─── Fragmento propuesto

Y su traducción  dice aproximadamante lo siguiente: Y la nave en la que (Teseo) navegó con los jóvenes y regresó a salvo, la de treinta remeros,  la conservaron los atenienses hasta los tiempos de Demetrio de Falero (gobernador de Atenas entre 317 y 307 a. de Cristo),   quitándole las tablas deterioradas de la madera y poniéndole otras sólidas y resistentes de modo que  la nave también les servía a los filósofos como ejemplo del  muy discutido argumento de la renovación por sustitución (auxómenos logos), ya que unos decían que seguía siendo la misma y otros que no.    

Los atenienses conservaron la embarcación de Teseo eliminando tablas estropeadas y reemplazándolas por otras nuevas según se iban deteriorando. El  barco se convirtió así  en un paradigma filosófico sobre la identidad de las cosas que cambian, sobre la necesidad incluso, diríamos, de que las cosas cambien para poder seguir igual.

Recordemos aquí la célebre paradoja que formuló Giuseppe di Lampedusa en su novela Il Gatopardo, puesta en boca del príncipe Fabrizio Salina, llevada magistralmente a la gran pantalla por Luchino Visconti en la película homónima: Se vogliamo che tutto rimanga come è, bisogna che tutto cambi.   "Si queremos que todo siga como está, es necesario que todo cambie".

¿Hasta qué punto seguía siendo la misma nave si se iban reemplazando cada una de las tablazones, cuadernas o costillas del casco,  varengas, remos y mástiles? Si las partes de ese todo que es la nave van cambiando gradualmente una tras otra ¿cómo se mantiene la unidad del conjunto, o la identidad de la propia nave?
 
 
De manera similar en todo ser vivo se producen cambios fisiológicos y aun psicológicos. Hagamos un pequeño experimento filosófico poniéndonos frente a un espejo, consistente en una simple pregunta: ¿Somos nosotros mismos? ¿O somos otros? Estamos formulando el principio de identidad A=A, pero con el solo hecho de formularlo lo estamos contradiciendo: ¿Cómo va a ser la primera A, la de la izquierda de la ecuación,  igual a la segunda A, la de la derecha, si ni siquiera son una sola A, si estamos escribiendo y pronunciando dos aes? ¿Cómo voy a ser yo mismo igual a la imagen que me refleja en el espejo, si una cosa soy yo y otra muy distinta, aunque se me parezca,  mi reflejo?

──────
─── Datos aportados

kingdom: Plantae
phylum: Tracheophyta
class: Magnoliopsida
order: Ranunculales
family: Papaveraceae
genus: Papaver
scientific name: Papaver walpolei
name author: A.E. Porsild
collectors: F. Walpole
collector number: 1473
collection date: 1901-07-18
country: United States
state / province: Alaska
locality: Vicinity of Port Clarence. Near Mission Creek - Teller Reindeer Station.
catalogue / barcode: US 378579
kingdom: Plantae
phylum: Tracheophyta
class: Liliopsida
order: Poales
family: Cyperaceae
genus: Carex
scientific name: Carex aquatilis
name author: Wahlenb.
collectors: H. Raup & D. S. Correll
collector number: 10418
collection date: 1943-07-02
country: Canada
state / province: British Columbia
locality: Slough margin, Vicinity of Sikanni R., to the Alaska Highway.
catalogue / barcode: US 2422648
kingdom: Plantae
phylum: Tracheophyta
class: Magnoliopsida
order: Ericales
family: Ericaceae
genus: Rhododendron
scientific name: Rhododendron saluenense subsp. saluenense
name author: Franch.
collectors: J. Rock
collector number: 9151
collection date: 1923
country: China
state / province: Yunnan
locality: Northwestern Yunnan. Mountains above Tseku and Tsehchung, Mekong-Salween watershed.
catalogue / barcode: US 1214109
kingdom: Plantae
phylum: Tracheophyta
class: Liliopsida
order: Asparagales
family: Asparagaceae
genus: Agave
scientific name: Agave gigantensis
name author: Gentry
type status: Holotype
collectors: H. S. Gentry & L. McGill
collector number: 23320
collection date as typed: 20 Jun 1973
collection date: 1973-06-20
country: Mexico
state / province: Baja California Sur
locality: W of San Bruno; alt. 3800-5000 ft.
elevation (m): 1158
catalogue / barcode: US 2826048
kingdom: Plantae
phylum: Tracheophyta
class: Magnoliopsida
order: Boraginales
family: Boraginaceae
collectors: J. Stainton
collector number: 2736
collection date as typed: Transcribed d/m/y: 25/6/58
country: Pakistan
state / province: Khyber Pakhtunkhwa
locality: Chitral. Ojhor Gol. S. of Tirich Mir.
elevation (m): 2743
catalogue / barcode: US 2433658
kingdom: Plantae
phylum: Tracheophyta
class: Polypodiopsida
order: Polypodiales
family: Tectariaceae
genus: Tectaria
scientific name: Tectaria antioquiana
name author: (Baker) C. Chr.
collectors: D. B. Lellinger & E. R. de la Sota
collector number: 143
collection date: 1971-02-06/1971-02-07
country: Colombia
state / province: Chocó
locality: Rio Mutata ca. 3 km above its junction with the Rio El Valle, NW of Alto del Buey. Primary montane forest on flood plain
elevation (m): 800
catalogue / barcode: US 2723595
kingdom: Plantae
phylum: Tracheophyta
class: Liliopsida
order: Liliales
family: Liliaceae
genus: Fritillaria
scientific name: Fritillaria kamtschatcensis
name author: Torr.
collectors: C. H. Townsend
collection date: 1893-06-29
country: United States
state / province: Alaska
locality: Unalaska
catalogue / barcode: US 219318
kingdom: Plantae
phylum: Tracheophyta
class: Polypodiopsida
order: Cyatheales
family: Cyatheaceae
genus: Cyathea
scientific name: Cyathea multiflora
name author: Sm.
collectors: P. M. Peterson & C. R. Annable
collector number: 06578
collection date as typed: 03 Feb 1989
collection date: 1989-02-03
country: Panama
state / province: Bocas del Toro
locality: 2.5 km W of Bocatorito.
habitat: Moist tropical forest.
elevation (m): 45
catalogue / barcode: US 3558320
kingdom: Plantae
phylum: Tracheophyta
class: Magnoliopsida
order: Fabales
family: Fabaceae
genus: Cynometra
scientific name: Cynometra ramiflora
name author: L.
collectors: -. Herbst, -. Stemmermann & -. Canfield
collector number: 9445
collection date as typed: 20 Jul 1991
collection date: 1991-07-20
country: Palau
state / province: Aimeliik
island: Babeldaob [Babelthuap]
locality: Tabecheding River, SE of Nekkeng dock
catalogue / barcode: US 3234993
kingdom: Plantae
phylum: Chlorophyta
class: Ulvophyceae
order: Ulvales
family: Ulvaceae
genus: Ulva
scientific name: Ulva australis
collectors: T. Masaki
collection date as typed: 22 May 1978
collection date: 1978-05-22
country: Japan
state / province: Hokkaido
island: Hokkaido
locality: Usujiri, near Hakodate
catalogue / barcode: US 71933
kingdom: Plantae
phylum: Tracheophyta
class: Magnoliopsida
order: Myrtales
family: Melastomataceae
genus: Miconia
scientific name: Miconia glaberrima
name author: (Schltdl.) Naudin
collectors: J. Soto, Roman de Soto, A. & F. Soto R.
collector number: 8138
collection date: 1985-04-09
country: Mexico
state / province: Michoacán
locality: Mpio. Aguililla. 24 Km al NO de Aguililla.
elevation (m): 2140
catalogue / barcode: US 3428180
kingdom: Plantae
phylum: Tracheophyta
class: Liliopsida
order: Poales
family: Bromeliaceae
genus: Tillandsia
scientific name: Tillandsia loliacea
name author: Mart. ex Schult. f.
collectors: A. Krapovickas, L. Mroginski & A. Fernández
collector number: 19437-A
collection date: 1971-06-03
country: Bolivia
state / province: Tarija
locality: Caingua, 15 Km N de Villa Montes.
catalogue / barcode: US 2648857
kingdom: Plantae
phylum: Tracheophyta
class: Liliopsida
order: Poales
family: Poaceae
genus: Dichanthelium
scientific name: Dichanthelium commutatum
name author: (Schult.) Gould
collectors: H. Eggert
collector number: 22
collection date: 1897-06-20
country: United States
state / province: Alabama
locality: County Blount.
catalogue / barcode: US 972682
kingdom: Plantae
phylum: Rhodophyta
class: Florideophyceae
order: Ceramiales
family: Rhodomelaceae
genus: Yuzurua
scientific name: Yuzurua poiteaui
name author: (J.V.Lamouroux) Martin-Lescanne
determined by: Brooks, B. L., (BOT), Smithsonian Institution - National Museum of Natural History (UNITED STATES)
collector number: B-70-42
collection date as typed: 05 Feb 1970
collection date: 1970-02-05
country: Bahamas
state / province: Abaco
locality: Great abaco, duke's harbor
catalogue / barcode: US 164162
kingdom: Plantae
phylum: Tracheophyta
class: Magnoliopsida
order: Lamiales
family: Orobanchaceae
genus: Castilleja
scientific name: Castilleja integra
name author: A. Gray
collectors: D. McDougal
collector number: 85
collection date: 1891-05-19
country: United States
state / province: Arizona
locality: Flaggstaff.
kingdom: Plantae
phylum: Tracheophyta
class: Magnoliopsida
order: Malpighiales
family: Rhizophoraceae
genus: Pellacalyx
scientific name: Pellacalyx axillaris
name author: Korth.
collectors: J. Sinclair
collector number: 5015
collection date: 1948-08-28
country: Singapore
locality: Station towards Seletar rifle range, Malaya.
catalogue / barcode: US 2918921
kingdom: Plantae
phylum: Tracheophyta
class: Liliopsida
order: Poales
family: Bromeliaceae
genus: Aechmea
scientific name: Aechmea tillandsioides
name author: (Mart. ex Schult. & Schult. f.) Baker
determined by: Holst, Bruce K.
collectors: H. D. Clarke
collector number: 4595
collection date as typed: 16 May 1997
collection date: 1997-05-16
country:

──────

= Consigna A =
En el fragmento sobre la nave de Teseo, ¿hasta qué época conservaron los atenienses la nave?
= Consigna B =
Indica si cada afirmación coincide con el fragmento sobre la nave de Teseo. Responde sí o no y cita las palabras exactas del fragmento que lo deciden.
(i) La nave en la que navegó Teseo era de treinta remeros.
(ii) Luchino Visconti es el autor de la novela Il Gatopardo.
(iii) Todos los filósofos coincidían en que la nave seguía siendo la misma.
= Consigna C =
Escribe la continuación del fragmento sobre la nave de Teseo a partir de su última oración.

= Respuesta A =
Hasta los tiempos de Demetrio de Falero.

= Respuesta B =
(i) Sí: "la de treinta remeros".
(ii) No: "formuló Giuseppe di Lampedusa en su novela Il Gatopardo" y "llevada magistralmente a la gran pantalla por Luchino Visconti".
(iii) No: "unos decían que seguía siendo la misma y otros que no".

= Respuesta C =
No vamos a decantarnos por una respuesta unívoca y única, vamos a dar una respuesta contradictoria como la misma paradoja, es decir, una respuesta que no anule la contradicción, sino que la mantenga  viva.
 
La respuesta fácil, apelando a Heraclito y su famoso río en el que uno no puede bañarse dos veces seguidas, porque ni el hombre ni el agua del río serán los mismos la segunda vez, sería que somos otros, que hemos cambiado. El río es, sin embargo,  siempre el mismo río, aunque sus aguas no dejen nunca de fluir y no vuelvan nunca a bañarnos. Y, como el río, también nosotros, que nos bañamos en sus aguas, somos, a pesar de nuestros cambios fisiológicos y psicológicos, los mismos cada vez que entramos en él.   

Sin embargo, la otra mitad del sentido común que todos albergamos, pese al dicho de que el sentido común es el menos común de todos los sentidos, nos dice que todo cambia, también nosotros mismos. Machado corrigió el "todo fluye" que suele atribuirse a Heraclito añadiéndole un segundo término que lo contradecía: "Todo pasa y todo queda". 

Si no somos el mismo personaje que nació hace unos años, si estamos cambiando cada dos por tres, ¿por qué ese empeño e insistencia en seguir siendo el mismo y en seguir llamándonos igual y en adscribirnos un número en el DNI, en hacer las mismas cosas, en repetir la misma historia una y otra vez, en responsabilizarnos de nuestros actos y culpabilizarnos incluso por ellos? No es una pregunta ingenua. No debería escapársenos el hecho bastante importante desde un punto de vista político, sí, político y no sólo metafísico y filosófico, de que existe la imposición de que sigamos siendo nosotros mismos, de que cambiemos para seguir siendo los mismos, de que todo cambie periódicamente para que permanezca igual a sí mismo, como la nave de Teseo.